O, Bağdat Nizâmiye Medresesinde ders vermeye başladıktan bir yıl gibi kısa bir zaman sonra, yani 1092’de, onun en büyük koruyucusu Nizâm el-Mülk bir Bâtinî fedaisince, suikastla öldürülmüştür. Bir ay gibi bir süre sonra da, kimi rivayetlere göre, aynı grup, Melik Şah’ı zehirleyerek hayatına son vermiştir.22 Bu olaylar üzerine, Selçuklu devleti ciddi bir taht kavgasına sahne olmuş ve Gazzâlî, bu taht kavgaları sırasında, kendisini siyasal çekişmelerin içinde bulmuştur.
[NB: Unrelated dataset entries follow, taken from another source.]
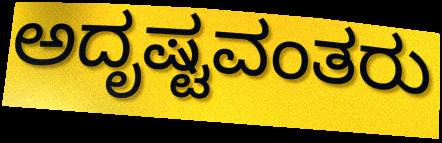
ಅದೃಷ್ಟವಂತರು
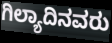
ಗಿಲ್ಯಾದಿನವರು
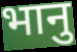
भानु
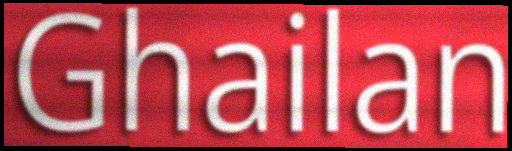
Ghailan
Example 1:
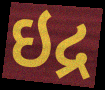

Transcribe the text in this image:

ઇદ્ર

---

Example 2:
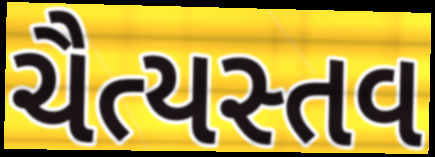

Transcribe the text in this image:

ચૈત્યસ્તવ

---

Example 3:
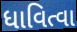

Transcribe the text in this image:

ધાવિત્વા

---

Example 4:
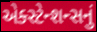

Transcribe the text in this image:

એક્સ્ટેન્શન્સનું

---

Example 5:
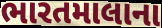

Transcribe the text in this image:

ભારતમાલાના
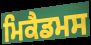
ਮਿਕੈਡਮਸ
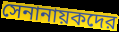
সেনানায়কদের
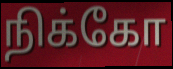
நிக்கோ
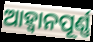
ଆହ୍ବାନପୂର୍ଣ୍ଣ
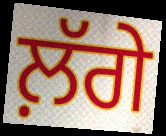
ਲ਼ੱਗੇ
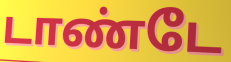
டாண்டே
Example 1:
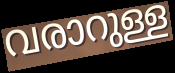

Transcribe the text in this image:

വരാറുള്ള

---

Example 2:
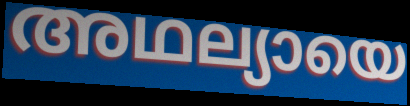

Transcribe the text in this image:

അഥല്യായെ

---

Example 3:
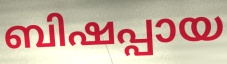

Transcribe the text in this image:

ബിഷപ്പായ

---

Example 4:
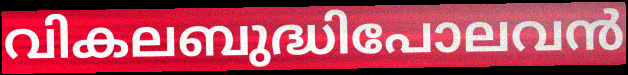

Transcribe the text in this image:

വികലബുദ്ധിപോലവൻ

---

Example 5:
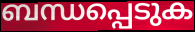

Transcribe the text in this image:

ബന്ധപ്പെടുക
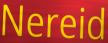
Nereid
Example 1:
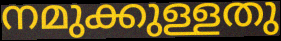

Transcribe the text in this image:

നമുക്കുള്ളതു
Melik Şah’ın ölümü üzerine, eşi Terken Hâtun, beş yaşındaki Mahmud’u, veliahd Berk Yaruk yerine sultan yapmak isteyince, Gazzâlî, siyasal güdülerle, yaşının küçüklüğü nedeniyle, Mahmud’un sultan olamayacağını ilişkin bir fetva vermiş; Terken Hâtun da, aksi yönde fetva çıkartmıştır.23 Terken Hâtun, oğlunun sultanlığını ilan ettikten sonra, Abbasî halifesi el-Muktedir bi Emrillah’tan hutbeyi kendi adına okutmasını istemiştir. el-Muktedir bunu kabul etmeyince, Terken Hâtun’un ısrarı, işleri krize sokmuş; bunun üzerine Gazzâlî, Terken Hâtun’a elçi olarak gönderilmiş ve onu ikna etmiştir.24 Onun siyasal olaylarla ne denli ilintili olduğunu gösteren bir diğer olayda, 1094’te el- Muhtazhirî’nin sultanlık yemin töreninde hazır bulunması25 ve onun isteğiyle el-Muhtazhirî diye de bilinen, Fedâ’ih el-Bâtiniyye adlı eserini kaleme almasıdır.26 Onun siyasal olaylarla içice olan hayatı, devrinin bilginlerinin dilinde önemli bir eleştiri malzemesi olmuş; bu durum, Gazzâlî’yi de etkilemiş olmalı ki, o hem daha sonra sözünü edeceğimiz şüphe krizine ve bir müddet sonra da bunalıma girmiş hem de İhyâ’ Ulûm ed-Dîn, Eyyühâ el-Veled, Hulâsa et-Tasânîf gibi eserlerinde, bilginlerin siyasal olaylardan uzak durmasını salık vermiştir.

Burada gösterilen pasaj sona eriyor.